When working people complain the rich don’t pay enough (or none at all) in taxes, I always have to laugh. The rich aren’t doing anything illegal or unsavory, it’s the tax code that’s designed to be that way. If you remain an employee, you will always be taxed the hardest. The rich are not employees. Still not hitting home on you yet? Imagine you make $40,000/year for 40 years (leaving out raises and bonuses). That’s $1.6 million dollars in earned income over a career. Nearly $500,000 of that will be paid in income taxes. This also assumes taxes don’t go up for 40 years (which they ultimately will). Don’t forget you’re also paying additional fees like unemployment insurance, which, if you stayed employed for 40 years, you never drew from and ultimately never used.
Next time you get a paycheck, take a good look at the withholdings. Your end of year W2 is also a good statement of how much you’re losing to taxes and withholdings.
#5. The Worst Thing That Could Happen is You Get Promoted
So you work a job at a company. If you’re lucky, you’re putting in 40 or so hours and you get your weekends off. Some people refer to this as the “5/2 rule” or “5 for 2 rule.” You work five days to get two. (Again, this is a product of the industrial age as the M-F 9-5pm American work week coincides with the child’s school schedule) But, you’ve committed to your job and career (even if you hate it). You hope to move up, get a bigger office with a little more pay. Maybe you get to make some decisions. You finally get a little control.
The problem is you’re now working way beyond 40 hours a week. In retail, you’ll find the pay structure changes at the management level — managers are salary.

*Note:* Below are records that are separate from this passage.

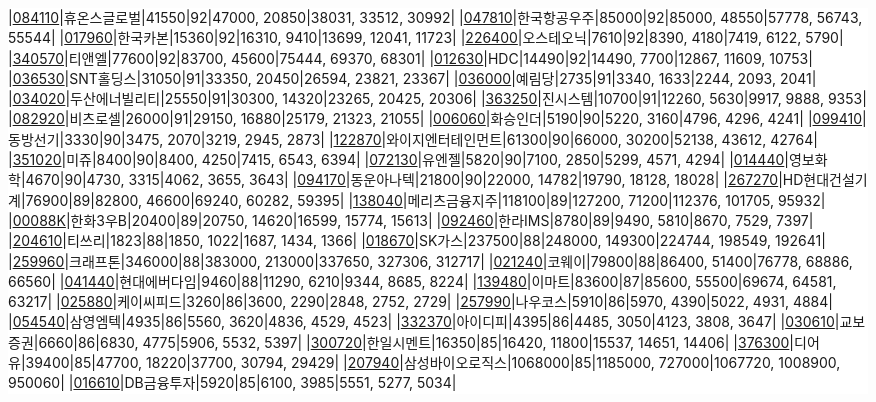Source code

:|[084110](https://finance.daum.net/quotes/A084110)|휴온스글로벌|41550|92|47000, 20850|38031, 33512, 30992|
|[047810](https://finance.daum.net/quotes/A047810)|한국항공우주|85000|92|85000, 48550|57778, 56743, 55544|
|[017960](https://finance.daum.net/quotes/A017960)|한국카본|15360|92|16310, 9410|13699, 12041, 11723|
|[226400](https://finance.daum.net/quotes/A226400)|오스테오닉|7610|92|8390, 4180|7419, 6122, 5790|
|[340570](https://finance.daum.net/quotes/A340570)|티앤엘|77600|92|83700, 45600|75444, 69370, 68301|
|[012630](https://finance.daum.net/quotes/A012630)|HDC|14490|92|14490, 7700|12867, 11609, 10753|
|[036530](https://finance.daum.net/quotes/A036530)|SNT홀딩스|31050|91|33350, 20450|26594, 23821, 23367|
|[036000](https://finance.daum.net/quotes/A036000)|예림당|2735|91|3340, 1633|2244, 2093, 2041|
|[034020](https://finance.daum.net/quotes/A034020)|두산에너빌리티|25550|91|30300, 14320|23265, 20425, 20306|
|[363250](https://finance.daum.net/quotes/A363250)|진시스템|10700|91|12260, 5630|9917, 9888, 9353|
|[082920](https://finance.daum.net/quotes/A082920)|비츠로셀|26000|91|29150, 16880|25179, 21323, 21055|
|[006060](https://finance.daum.net/quotes/A006060)|화승인더|5190|90|5220, 3160|4796, 4296, 4241|
|[099410](https://finance.daum.net/quotes/A099410)|동방선기|3330|90|3475, 2070|3219, 2945, 2873|
|[122870](https://finance.daum.net/quotes/A122870)|와이지엔터테인먼트|61300|90|66000, 30200|52138, 43612, 42764|
|[351020](https://finance.daum.net/quotes/A351020)|미쥬|8400|90|8400, 4250|7415, 6543, 6394|
|[072130](https://finance.daum.net/quotes/A072130)|유엔젤|5820|90|7100, 2850|5299, 4571, 4294|
|[014440](https://finance.daum.net/quotes/A014440)|영보화학|4670|90|4730, 3315|4062, 3655, 3643|
|[094170](https://finance.daum.net/quotes/A094170)|동운아나텍|21800|90|22000, 14782|19790, 18128, 18028|
|[267270](https://finance.daum.net/quotes/A267270)|HD현대건설기계|76900|89|82800, 46600|69240, 60282, 59395|
|[138040](https://finance.daum.net/quotes/A138040)|메리츠금융지주|118100|89|127200, 71200|112376, 101705, 95932|
|[00088K](https://finance.daum.net/quotes/A00088K)|한화3우B|20400|89|20750, 14620|16599, 15774, 15613|
|[092460](https://finance.daum.net/quotes/A092460)|한라IMS|8780|89|9490, 5810|8670, 7529, 7397|
|[204610](https://finance.daum.net/quotes/A204610)|티쓰리|1823|88|1850, 1022|1687, 1434, 1366|
|[018670](https://finance.daum.net/quotes/A018670)|SK가스|237500|88|248000, 149300|224744, 198549, 192641|
|[259960](https://finance.daum.net/quotes/A259960)|크래프톤|346000|88|383000, 213000|337650, 327306, 312717|
|[021240](https://finance.daum.net/quotes/A021240)|코웨이|79800|88|86400, 51400|76778, 68886, 66560|
|[041440](https://finance.daum.net/quotes/A041440)|현대에버다임|9460|88|11290, 6210|9344, 8685, 8224|
|[139480](https://finance.daum.net/quotes/A139480)|이마트|83600|87|85600, 55500|69674, 64581, 63217|
|[025880](https://finance.daum.net/quotes/A025880)|케이씨피드|3260|86|3600, 2290|2848, 2752, 2729|
|[257990](https://finance.daum.net/quotes/A257990)|나우코스|5910|86|5970, 4390|5022, 4931, 4884|
|[054540](https://finance.daum.net/quotes/A054540)|삼영엠텍|4935|86|5560, 3620|4836, 4529, 4523|
|[332370](https://finance.daum.net/quotes/A332370)|아이디피|4395|86|4485, 3050|4123, 3808, 3647|
|[030610](https://finance.daum.net/quotes/A030610)|교보증권|6660|86|6830, 4775|5906, 5532, 5397|
|[300720](https://finance.daum.net/quotes/A300720)|한일시멘트|16350|85|16420, 11800|15537, 14651, 14406|
|[376300](https://finance.daum.net/quotes/A376300)|디어유|39400|85|47700, 18220|37700, 30794, 29429|
|[207940](https://finance.daum.net/quotes/A207940)|삼성바이오로직스|1068000|85|1185000, 727000|1067720, 1008900, 950060|
|[016610](https://finance.daum.net/quotes/A016610)|DB금융투자|5920|85|6100, 3985|5551, 5277, 5034|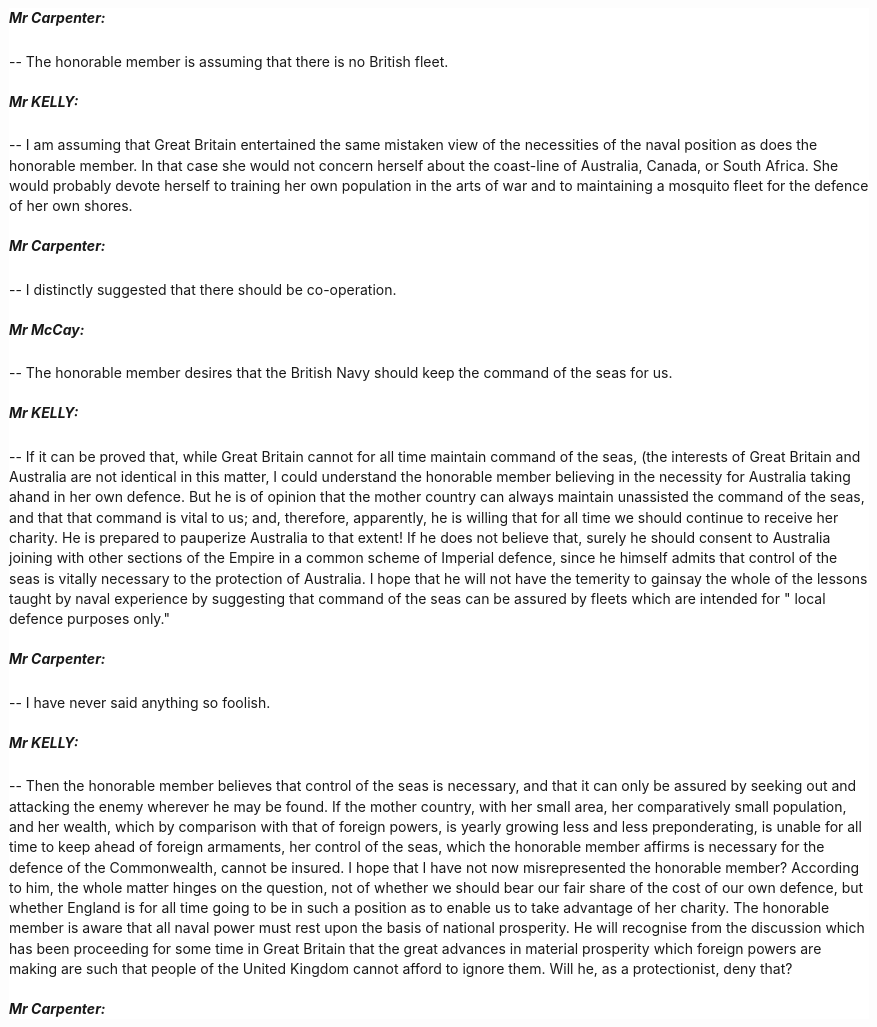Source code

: ##### Mr Carpenter:

--  The honorable member is assuming that there is no British fleet. 

##### Mr KELLY:

-- I am assuming that Great Britain entertained the same mistaken view of the necessities of the naval position as does the honorable member. In that case she would not concern herself about the coast-line of Australia, Canada, or South Africa. She would probably devote herself to training her own population in the arts of war and to maintaining a mosquito fleet for the defence of her own shores. 

##### Mr Carpenter:

-- I  distinctly suggested that there should be co-operation. 

##### Mr McCay:

--  The honorable member desires that the British Navy should keep the command of the seas for us. 

##### Mr KELLY:

-- If it can be proved that, while Great Britain cannot for all time maintain command of the seas, (the interests of Great Britain and Australia are not identical in this matter,  I  could understand the honorable member believing in the necessity for Australia taking ahand in her own defence. But he is of opinion that the mother country can always maintain unassisted the command of the seas, and that that command is vital to us; and, therefore, apparently, he is willing that for all time we should continue to receive her charity. He is prepared to pauperize Australia to that extent! If he does not believe that, surely he should consent to Australia joining with other sections of the Empire in a common scheme of Imperial defence, since he himself admits that control of the seas is vitally necessary to the protection of Australia.  I  hope that he will not have the temerity to gainsay the whole of the lessons taught by naval experience by suggesting that command of the seas can be assured by fleets which are intended for " local defence purposes only." 

##### Mr Carpenter:

--  I have never said anything so foolish. 

##### Mr KELLY:

-- Then the honorable member believes that control of the seas is necessary, and that it can only be assured by seeking out and attacking the enemy wherever he may be found. If the mother country, with her small area, her comparatively small population, and her wealth, which by comparison with that of foreign powers, is yearly growing less and less preponderating, is unable for all time to keep ahead of foreign armaments, her control of the seas, which the honorable member affirms is necessary for the defence of the Commonwealth, cannot be insured. I hope that I have not now misrepresented the honorable member? According to him, the whole matter hinges on the question, not of whether we should bear our fair share of the cost of our own defence, but whether England is for all time going to be in such a position as to enable us to take advantage of her charity. The honorable member is aware that all naval power must rest upon the basis of national prosperity. He will recognise from the discussion which has been proceeding for some time in Great Britain that the great advances in material prosperity which foreign powers are making are such that people of the United Kingdom cannot afford to ignore them. Will he, as a protectionist, deny that? 

##### Mr Carpenter:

Why? Because they work way beyond 40 hours and have to be on call at all times. There’s no escape.
When I was promoted from my Apple retail store to Apple corporate, I was given a laptop and an iPhone. Awesome! The catch? I had to have them both with me AT ALL times — even vacations! I once took a conference call on Christmas Eve just before family dinner. I was hunkered in my childhood bedroom on a call while the rest of the family enjoyed themselves. Getting promoted makes you a larger piece of the machine. You’re a bigger cog. The bigger office and more pay sound appealing, but you’re trading even more of your life away.
At T-Mobile I had been promoted to assistant manager in a retail store. Pay went slightly up, while commission went down. But I was suddenly responsible for a lot more, went to more meetings and sat on more calls. I had to come in on days off if a sales person called off. More time was lost for an minuscule increase in compensation. I stepped down after 6 months, going back to sales. I didn’t notice the change in my paychecks.
Honorable Mention: You Will Be Replaced
Not everyone is (currently) at risk of this, but automation and robotics are beginning to threaten those in the lowest level of the labor pool. For so many companies, human labor is the most costly element. Outsourcing jobs to foreign countries was only a half-measure. Complete computer automation for companies is coming very soon.
A kiosk that takes orders at McDonald’s is not paid a wage. It has no overtime, no workers comp. It never needs to take a break and will never call off. It doesn’t have a 401k or medical benefits package. Sure it may break down, but the cost of repair or replacement is certainly less than an employee requiring medical leave or surgery. If am employee costs $40,000/year and a machine that can do the same job costs $40,000 and lasts for 10 years than the machine is the better investment. It may sound cold, but it’s a numbers game: $40,000 vs $400,000 (not including medical benefits and perks).
It’s the 21st century and human machines will be replaced by metal ones.